### Exercise
Return each line below exactly as it reads, and omit any image in it.

### Data under study
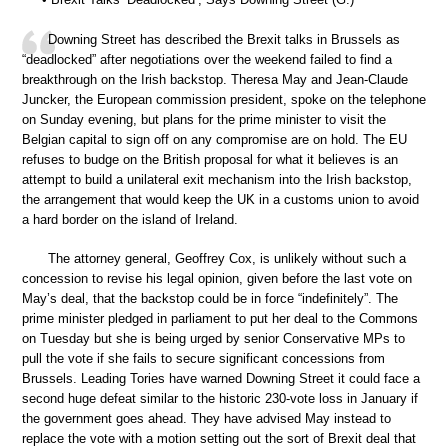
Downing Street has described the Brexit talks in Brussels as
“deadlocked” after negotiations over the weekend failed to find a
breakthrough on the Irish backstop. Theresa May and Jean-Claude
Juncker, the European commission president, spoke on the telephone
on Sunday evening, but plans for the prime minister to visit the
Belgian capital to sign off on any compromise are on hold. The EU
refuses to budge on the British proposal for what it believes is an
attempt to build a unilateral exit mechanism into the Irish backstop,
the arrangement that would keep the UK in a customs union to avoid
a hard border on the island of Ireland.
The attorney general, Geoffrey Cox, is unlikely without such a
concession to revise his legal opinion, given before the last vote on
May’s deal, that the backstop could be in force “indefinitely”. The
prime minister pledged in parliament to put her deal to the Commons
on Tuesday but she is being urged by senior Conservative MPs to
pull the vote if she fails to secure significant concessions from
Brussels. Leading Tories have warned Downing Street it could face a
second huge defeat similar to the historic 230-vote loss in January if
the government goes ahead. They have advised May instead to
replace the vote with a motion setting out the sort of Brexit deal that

### Answer to the problem
Downing Street has described the Brexit talks in Brussels as
“deadlocked” after negotiations over the weekend failed to find a
breakthrough on the Irish backstop. Theresa May and Jean-Claude
Juncker, the European commission president, spoke on the telephone
on Sunday evening, but plans for the prime minister to visit the
Belgian capital to sign off on any compromise are on hold. The EU
refuses to budge on the British proposal for what it believes is an
attempt to build a unilateral exit mechanism into the Irish backstop,
the arrangement that would keep the UK in a customs union to avoid
a hard border on the island of Ireland.
The attorney general, Geoffrey Cox, is unlikely without such a
concession to revise his legal opinion, given before the last vote on
May’s deal, that the backstop could be in force “indefinitely”. The
prime minister pledged in parliament to put her deal to the Commons
on Tuesday but she is being urged by senior Conservative MPs to
pull the vote if she fails to secure significant concessions from
Brussels. Leading Tories have warned Downing Street it could face a
second huge defeat similar to the historic 230-vote loss in January if
the government goes ahead. They have advised May instead to
replace the vote with a motion setting out the sort of Brexit deal that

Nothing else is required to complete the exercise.